Brussels and Dublin have had a complicated relationship when it comes to corporate tax and although Ireland is committed to the EU, there’s a risk they could run out of patience.

In 2016, the EU Competition Commissioner ordered Ireland to recover up to a record €13 billion in back taxes from Apple. After Ireland launched an appeal, the EU countered with legal action in October over Ireland’s failure to pay back the taxes.

Apple recently announced that it will pay $38 billion in U.S. tax on its overseas cash but even still, the EU is firmly committed to the 2016 ruling that Ireland must pay:

“The Commission’s 2016 state aid decision found that, over many years, tax rulings issued by Ireland had allowed Apple to pay less tax on profits recorded in Ireland than other companies subject to (the) same national taxation laws. This gave Apple an illegal advantage in breach of EU state aid rules, which must now be recovered by Ireland – nothing has changed in that regard.”

Yet despite it’s hardline against Ireland, it would seem the EU is not as strong with some of the other EU Member States. Earlier this month, in a speech in the Strasbourg chamber, Irish Prime Minister Leo Varadkar made it clear that Ireland’s headline rate of corporate tax was certainly lower than that in many EU states, but its effective rate was higher than some of them:

“Countries like France have a high corporation tax on paper, but they have so many exemptions and different ways not to pay your tax that, according to the OECD, their effective tax rate is lower than ours.” 

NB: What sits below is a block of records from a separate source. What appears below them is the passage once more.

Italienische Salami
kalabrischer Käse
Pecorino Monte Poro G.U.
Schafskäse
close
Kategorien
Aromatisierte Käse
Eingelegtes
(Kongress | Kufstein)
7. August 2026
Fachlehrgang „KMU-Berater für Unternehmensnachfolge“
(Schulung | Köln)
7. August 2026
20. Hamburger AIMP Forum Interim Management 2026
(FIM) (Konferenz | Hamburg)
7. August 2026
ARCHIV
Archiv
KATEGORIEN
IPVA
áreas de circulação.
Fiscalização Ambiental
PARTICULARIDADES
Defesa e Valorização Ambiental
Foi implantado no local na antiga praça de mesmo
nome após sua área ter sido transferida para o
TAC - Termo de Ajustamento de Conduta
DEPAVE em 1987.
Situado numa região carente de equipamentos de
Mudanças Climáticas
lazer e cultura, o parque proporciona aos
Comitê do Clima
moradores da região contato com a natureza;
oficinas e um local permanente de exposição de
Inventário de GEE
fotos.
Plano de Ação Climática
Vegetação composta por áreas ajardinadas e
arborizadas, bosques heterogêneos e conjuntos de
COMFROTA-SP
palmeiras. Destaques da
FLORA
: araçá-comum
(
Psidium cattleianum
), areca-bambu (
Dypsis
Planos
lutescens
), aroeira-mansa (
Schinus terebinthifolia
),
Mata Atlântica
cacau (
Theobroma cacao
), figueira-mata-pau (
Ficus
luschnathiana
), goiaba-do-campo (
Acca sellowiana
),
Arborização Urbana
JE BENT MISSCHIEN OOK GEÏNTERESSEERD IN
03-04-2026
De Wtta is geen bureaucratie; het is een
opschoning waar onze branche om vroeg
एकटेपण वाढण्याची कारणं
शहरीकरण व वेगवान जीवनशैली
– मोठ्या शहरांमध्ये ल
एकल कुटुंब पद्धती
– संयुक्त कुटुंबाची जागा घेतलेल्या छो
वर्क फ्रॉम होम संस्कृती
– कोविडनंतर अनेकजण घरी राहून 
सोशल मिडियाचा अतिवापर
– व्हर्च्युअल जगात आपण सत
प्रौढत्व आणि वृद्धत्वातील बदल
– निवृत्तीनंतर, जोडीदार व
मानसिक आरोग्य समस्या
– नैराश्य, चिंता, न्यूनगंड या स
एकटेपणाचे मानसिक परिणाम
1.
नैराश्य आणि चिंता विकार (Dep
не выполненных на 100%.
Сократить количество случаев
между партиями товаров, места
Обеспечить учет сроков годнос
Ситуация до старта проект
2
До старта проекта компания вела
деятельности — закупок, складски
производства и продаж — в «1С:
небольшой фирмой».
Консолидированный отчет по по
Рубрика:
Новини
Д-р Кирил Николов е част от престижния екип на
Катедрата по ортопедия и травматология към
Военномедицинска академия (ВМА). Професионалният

His concerns may seem to be accurate as Hungary and Bulgaria are in the process of reducing their corporate tax rates to levels lower than Ireland’s and France, has introduced loopholes that now make its effective rate for many companies and sectors lower than Ireland’s. 

Ireland has argued that if the EU wants to get serious about rules against tax avoidance, then it’s better to adopt the OECD global rules, rather than targeting smaller economies. By working alone to target tax loopholes, Europe risks putting itself at a disadvantage to rivals such as the United States, Japan or post-Brexit Britain.

Although Varadkar has given his commitment to the EU, the EU runs the risk of pushing Ireland to breaking point. Lower corporate tax rates is what makes the small Irish economy attractive to big businesses like Apple and the EU is too fragile at this stage to risk angering Ireland.